Your answer must be an exact copy of every record below.
......
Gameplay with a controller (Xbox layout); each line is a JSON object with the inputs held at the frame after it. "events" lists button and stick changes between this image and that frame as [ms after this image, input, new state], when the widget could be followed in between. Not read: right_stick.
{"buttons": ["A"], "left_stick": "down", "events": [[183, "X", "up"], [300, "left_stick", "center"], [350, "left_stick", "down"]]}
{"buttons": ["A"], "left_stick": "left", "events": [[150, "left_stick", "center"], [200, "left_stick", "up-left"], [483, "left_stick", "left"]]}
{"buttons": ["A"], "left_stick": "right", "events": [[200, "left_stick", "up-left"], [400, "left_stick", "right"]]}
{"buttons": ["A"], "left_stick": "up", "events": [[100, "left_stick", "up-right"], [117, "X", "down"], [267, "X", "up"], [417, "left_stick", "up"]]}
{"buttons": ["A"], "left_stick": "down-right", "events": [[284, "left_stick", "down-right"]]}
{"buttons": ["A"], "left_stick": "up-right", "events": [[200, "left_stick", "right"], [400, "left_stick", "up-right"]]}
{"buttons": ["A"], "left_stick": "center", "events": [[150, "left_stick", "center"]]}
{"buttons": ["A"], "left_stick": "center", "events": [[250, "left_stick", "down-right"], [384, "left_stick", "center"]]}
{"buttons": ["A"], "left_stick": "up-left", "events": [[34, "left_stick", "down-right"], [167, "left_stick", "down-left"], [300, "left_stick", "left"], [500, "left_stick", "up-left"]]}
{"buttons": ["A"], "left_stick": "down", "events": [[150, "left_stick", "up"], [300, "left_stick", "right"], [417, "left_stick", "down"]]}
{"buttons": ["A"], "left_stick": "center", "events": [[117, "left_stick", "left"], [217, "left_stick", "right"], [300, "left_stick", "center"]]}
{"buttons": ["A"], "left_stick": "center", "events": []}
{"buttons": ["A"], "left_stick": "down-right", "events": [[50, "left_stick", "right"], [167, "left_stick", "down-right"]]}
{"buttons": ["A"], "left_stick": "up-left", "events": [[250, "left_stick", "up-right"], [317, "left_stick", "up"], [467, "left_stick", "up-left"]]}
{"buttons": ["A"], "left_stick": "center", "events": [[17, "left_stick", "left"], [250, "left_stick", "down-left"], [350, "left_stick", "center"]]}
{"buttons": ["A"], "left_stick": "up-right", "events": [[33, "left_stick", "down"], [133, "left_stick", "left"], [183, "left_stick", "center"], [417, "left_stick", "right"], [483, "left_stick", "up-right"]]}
......
**SOLUTION TO THIS TASK:**
Gameplay with a controller (Xbox layout); each line is a JSON object with the inputs held at the frame after it. "events" lists button and stick changes between this image and that frame as [ms after this image, input, new state], when the widget could be followed in between. Not read: right_stick.
{"buttons": ["A"], "left_stick": "down", "events": [[183, "X", "up"], [300, "left_stick", "center"], [350, "left_stick", "down"]]}
{"buttons": ["A"], "left_stick": "left", "events": [[150, "left_stick", "center"], [200, "left_stick", "up-left"], [483, "left_stick", "left"]]}
{"buttons": ["A"], "left_stick": "right", "events": [[200, "left_stick", "up-left"], [400, "left_stick", "right"]]}
{"buttons": ["A"], "left_stick": "up", "events": [[100, "left_stick", "up-right"], [117, "X", "down"], [267, "X", "up"], [417, "left_stick", "up"]]}
{"buttons": ["A"], "left_stick": "down-right", "events": [[284, "left_stick", "down-right"]]}
{"buttons": ["A"], "left_stick": "up-right", "events": [[200, "left_stick", "right"], [400, "left_stick", "up-right"]]}
{"buttons": ["A"], "left_stick": "center", "events": [[150, "left_stick", "center"]]}
{"buttons": ["A"], "left_stick": "center", "events": [[250, "left_stick", "down-right"], [384, "left_stick", "center"]]}
{"buttons": ["A"], "left_stick": "up-left", "events": [[34, "left_stick", "down-right"], [167, "left_stick", "down-left"], [300, "left_stick", "left"], [500, "left_stick", "up-left"]]}
{"buttons": ["A"], "left_stick": "down", "events": [[150, "left_stick", "up"], [300, "left_stick", "right"], [417, "left_stick", "down"]]}
{"buttons": ["A"], "left_stick": "center", "events": [[117, "left_stick", "left"], [217, "left_stick", "right"], [300, "left_stick", "center"]]}
{"buttons": ["A"], "left_stick": "center", "events": []}
{"buttons": ["A"], "left_stick": "down-right", "events": [[50, "left_stick", "right"], [167, "left_stick", "down-right"]]}
{"buttons": ["A"], "left_stick": "up-left", "events": [[250, "left_stick", "up-right"], [317, "left_stick", "up"], [467, "left_stick", "up-left"]]}
{"buttons": ["A"], "left_stick": "center", "events": [[17, "left_stick", "left"], [250, "left_stick", "down-left"], [350, "left_stick", "center"]]}
{"buttons": ["A"], "left_stick": "up-right", "events": [[33, "left_stick", "down"], [133, "left_stick", "left"], [183, "left_stick", "center"], [417, "left_stick", "right"], [483, "left_stick", "up-right"]]}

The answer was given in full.